A broken heart can come from many experiences: the loss of a relationship, the death of a loved one, or the betrayal of a friend. Sometimes we grief the loss of something so profoundly, it feels like our hearts are literally breaking.
The good news is that there is hope, and there are things that you can do to help yourself heal.
Let yourself grieve
Many of us are afraid of feeling our feelings. We don’t like to feel sad, lonely, or deeply hurt. So instead, we distract ourselves with other things, like work, socializing, exercise, or even alcohol/drugs. But, unless we acknowledge our hurt and loss, we don’t heal.
Reach out for support
Let other people know how you are feeling. It may be helpful to share with those who care about you. However, some people find that even though most people have had grief and loss, not everyone is a good listener. Sometimes, it is helpful to share with people who have been through similar losses. There are often support groups for people who have experienced loss through the death of a loved one through local hospice groups. Similarly, you may find support groups through your church and community regarding break-ups or divorce. You may need to reach out to a therapist to have a listening ear. But, it is not only okay to reach out, it is important. By talking about your hurt, the pain in your heart is lessened, and your grief shrinks.
Give yourself time
Many times, after a loss or heartbreak, we want to feel better right away. It is okay to be sad for a while. It is okay to give yourself time. Practicing mindfulness, and trying to stay in the moment will help you’re a great deal. You can read here, here, and here for some articles and suggestions in this area. Take one moment at a time. Little by little, the moments will add up, and you will feel better.
Try to create something
It helps to write about your loss, draw, knit, or express your feelings in other ways. But, using the right side of your brain can help you process things differently. It helps find a channel for your energy, worry, or anger. When your creation is completed, you can choose to give it away or store it somewhere to help you remember your loss. It is up to you.
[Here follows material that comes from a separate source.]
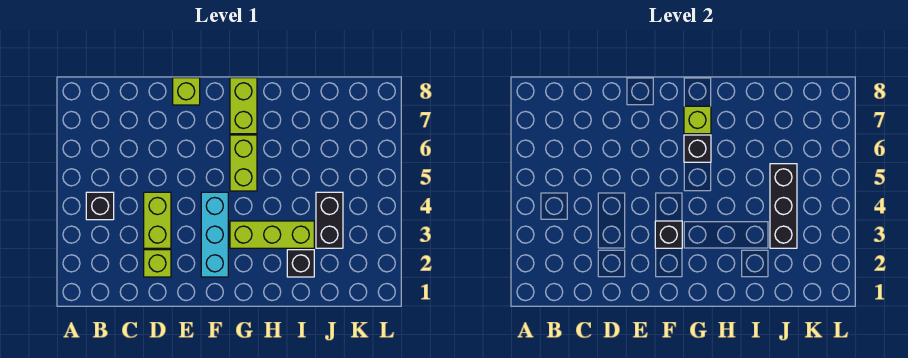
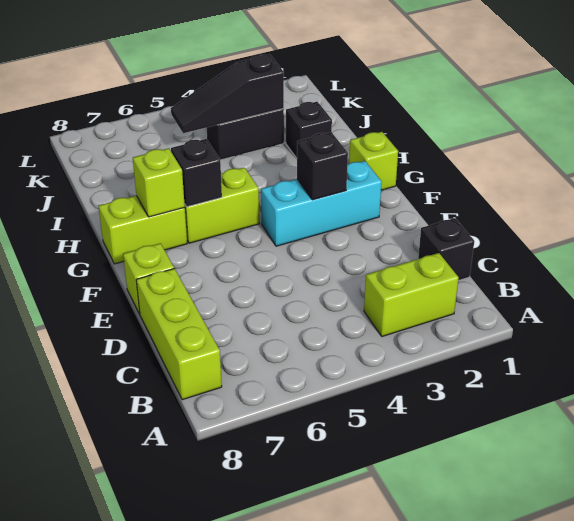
black 1x1 brick [86,192,114,220] -> black 1x1 brick moved to [418,218,474,281]
lime 1x1 brick [144,250,171,277] -> lime 1x1 brick moved to [349,132,398,190]
lime 1x2 brick [144,192,171,248] -> lime 1x2 brick moved to [364,253,459,336]
lime 1x3 brick [230,221,314,248] -> lime 1x3 brick moved to [136,269,222,400]
black 1x3 brick [770,164,797,248] -> black 1x3 slope [171,54,284,133]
It helps to do something good for others
Research tells us that often by helping others, we also help ourselves. If your life is feeling empty by the loss of a relationship, it may be helpful to volunteer somewhere that is meaningful to you. It may be somewhere like the Ronald McDonald House in your community, a hospice organization, or a nonprofit agency that is meaningful to you. It could be as simple as driving seniors on errands or helping at the local senior citizen center. Your gifts are needed in many, many places.
Find forgiveness and kindness for yourself and others
Loving kindness meditations can be very helpful and they go something like this:
May I be happy, may I be healthy, may I be at peace.
May (someone you love) be happy, be healthy, and be at peace.
May (someone neutral) be happy, be healthy, and be at peace.
May (the person you grieve) be happy, be healthy, and be at peace.
May (a troublesome adversary) be happy, be healthy, and be at peace.
May everyone everywhere be happy, be healthy, and be at peace.
Repeat this meditation to yourself when you are triggered by your loss, or when you feel hopeless and forlorn. It will help you to be patient and kind with yourself and with others.
In the end, you will heal. You will feel better again. You will be able to reflect and have perspective. Your life may not be the same. But every moment is beautiful. Through the grief also often comes other rich and meaningful experiences.
May you be happy, healthy, and at peace.